Fifteen others were recovered in Arizona's Pima County, a notoriously dangerous crossing, where seasonal temperatures regularly soar above 100 degrees Fahrenheit or 38 degrees Celsius between the months of May and September. So far this year, 96 bodies have been recovered in Pima County.

According to the briefing, its Missing Migrants Project has recorded more than 1,250 migrant fatalities on the US-Mexico border since 2014.

MMP staff reflecting on the deaths see each as an individual tragedy that serve as reminders of the many migrants who continue to risk their lives pursuing their 'Sueño Americano,' or 'American Dream.'

Although the story of 10 migrants who died trapped in the back of a tractor-trailer in Texas last Sunday was covered in the media, most recorded deaths in the border region – which occur in single digits on a nearly daily basis throughout the summer – rarely make headlines.

Many of those pursuing el Sueño Americano travel from Mexico to Texas, compelled to cross the swift-flowing Río Grande to the US.

For example, on Wednesday, a five-year-old child migrant drowned in the Río Grande near Tamaulipas, Mexico, as the father went missing during the river crossing.

According to the IOM, 57 people drowned in the border river in 2017 – a 54 per cent hike over the 37 deaths recorded in the Río Grande between January and July 2016.

IOM's office in Mexico cites heavy rainfall in recent months, which has made the river faster and deeper, as a possible cause for the increase.
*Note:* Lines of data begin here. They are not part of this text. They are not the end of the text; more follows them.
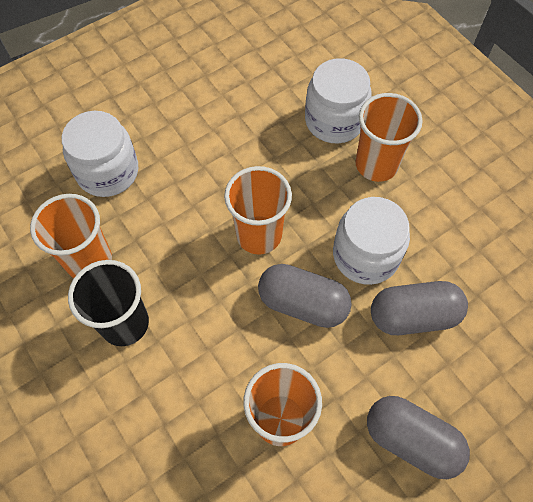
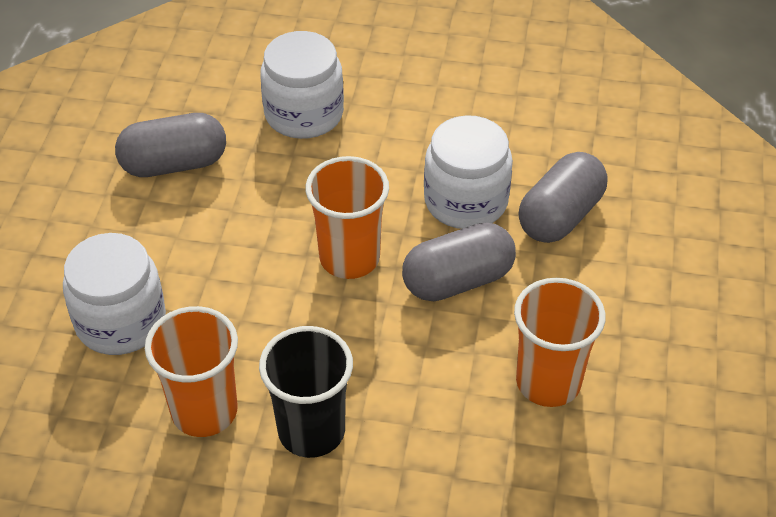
camera: 45 degrees left, 15 degrees down
orange cup [355,93,422,182] -> none
grey capsule [367,396,470,479] -> grey capsule moved to [115,113,226,177]

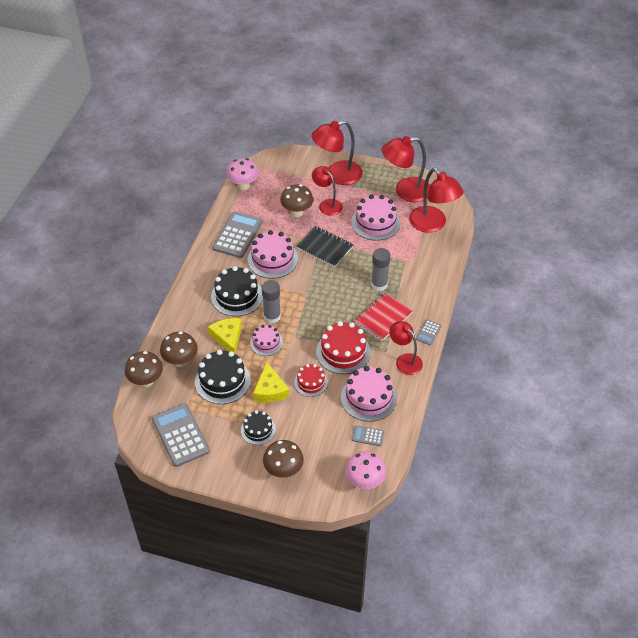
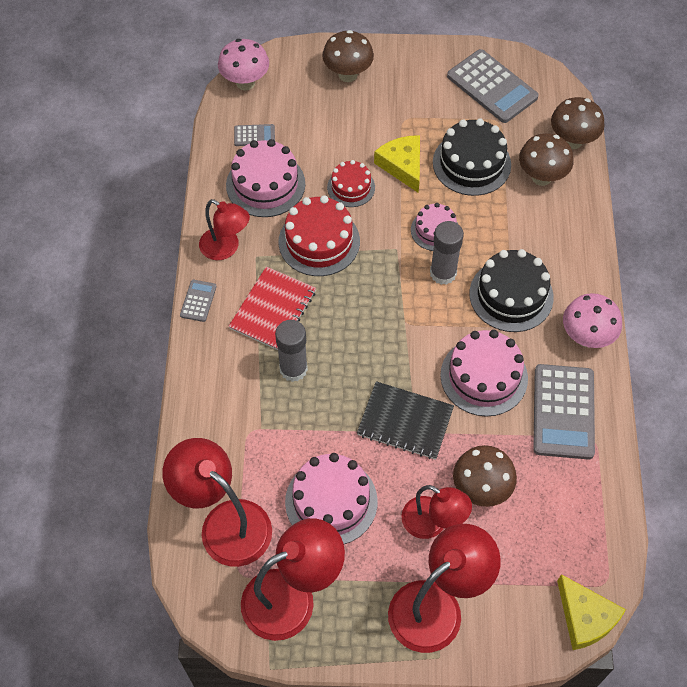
camera: 165 degrees right, 10 degrees up
yellow cheese [208,318,242,354] -> yellow cheese moved to [557,574,626,650]
pink mushroom [226,158,259,190] -> pink mushroom moved to [563,293,622,348]
black cake [241,411,276,445] -> none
However, the upsurge in migrant deaths in other border areas, such as the Arizona desert, remains unexplained.

Though migrant fatalities on the US-Mexico border represent 65 per cent of the total number recorded in the Americas, it is likely that many migrant deaths occur in Central and Southern America that go unrecorded. Notably, several bodies, presumed to be migrants, were seen floating off the coast of Nicaragua on Tuesday; another migrant was killed near Oaxaca, Mexico on Sunday after being struck by a train; and another, from El Salvador, was the victim of a stabbing.

Noting that the true number of migrant fatalities in 2017 is likely to be higher than the MMP indicates, Ms. Black concluded by pointing out that “it's something that is true for all regions of the world, unfortunately.”